### What the exercise asks:
Please report how many lines in the listing below contain the string "Reading", with letter case counting toward a match. Reply with the number alone.

### Data for the task:
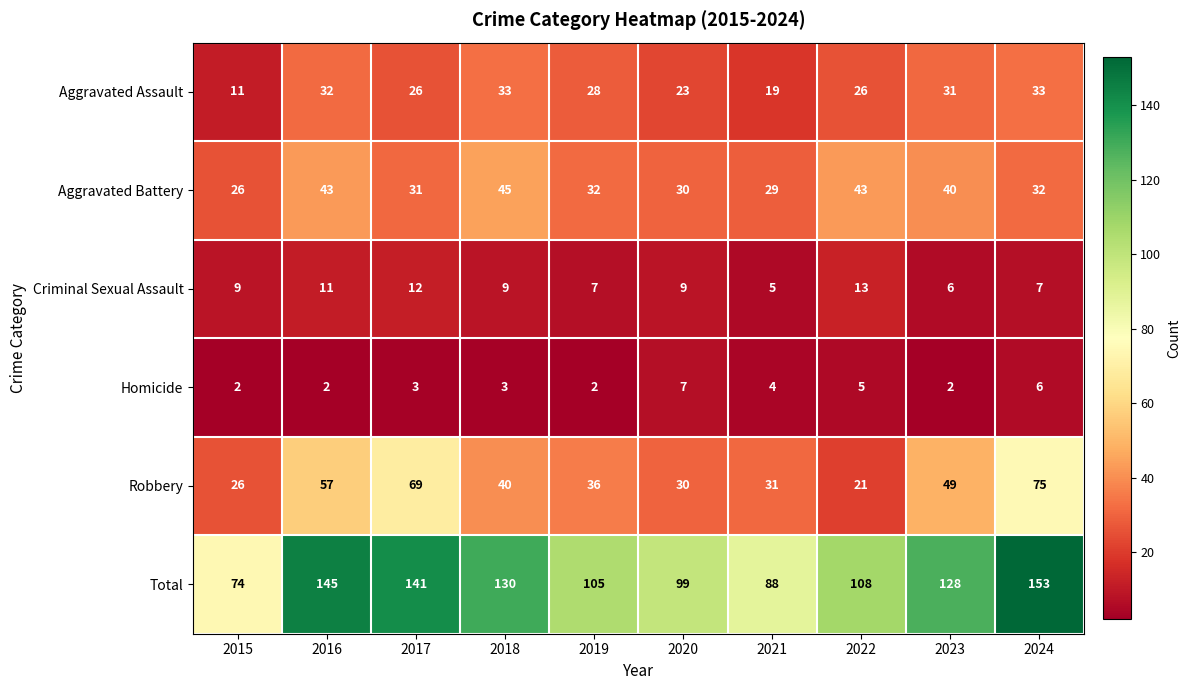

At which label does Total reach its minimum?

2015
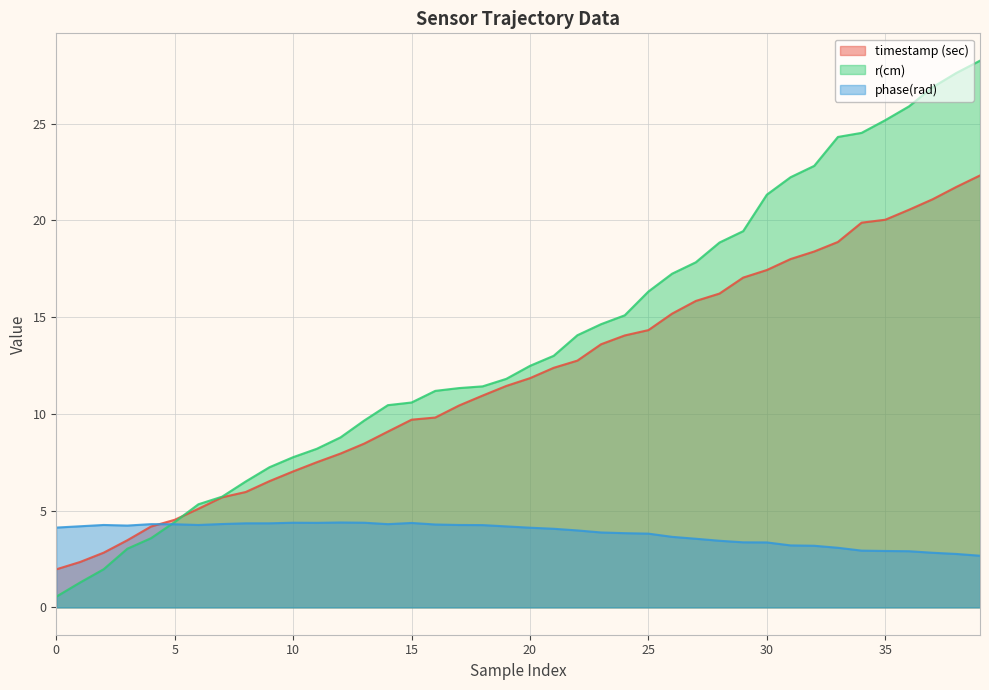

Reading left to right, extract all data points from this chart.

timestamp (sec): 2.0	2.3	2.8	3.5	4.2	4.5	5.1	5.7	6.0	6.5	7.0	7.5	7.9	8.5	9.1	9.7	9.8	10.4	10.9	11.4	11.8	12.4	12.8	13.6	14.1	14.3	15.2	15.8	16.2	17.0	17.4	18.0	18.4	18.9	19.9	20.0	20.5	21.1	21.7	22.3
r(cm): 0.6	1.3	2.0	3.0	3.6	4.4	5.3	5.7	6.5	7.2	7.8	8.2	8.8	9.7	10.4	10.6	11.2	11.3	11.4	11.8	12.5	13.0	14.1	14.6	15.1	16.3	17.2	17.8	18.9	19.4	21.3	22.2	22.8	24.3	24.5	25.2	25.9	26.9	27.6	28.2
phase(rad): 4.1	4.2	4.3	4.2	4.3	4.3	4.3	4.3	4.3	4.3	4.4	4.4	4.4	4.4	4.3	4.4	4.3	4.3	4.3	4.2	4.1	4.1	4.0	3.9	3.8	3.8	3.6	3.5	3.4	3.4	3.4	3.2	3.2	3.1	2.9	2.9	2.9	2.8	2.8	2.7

### Response:
1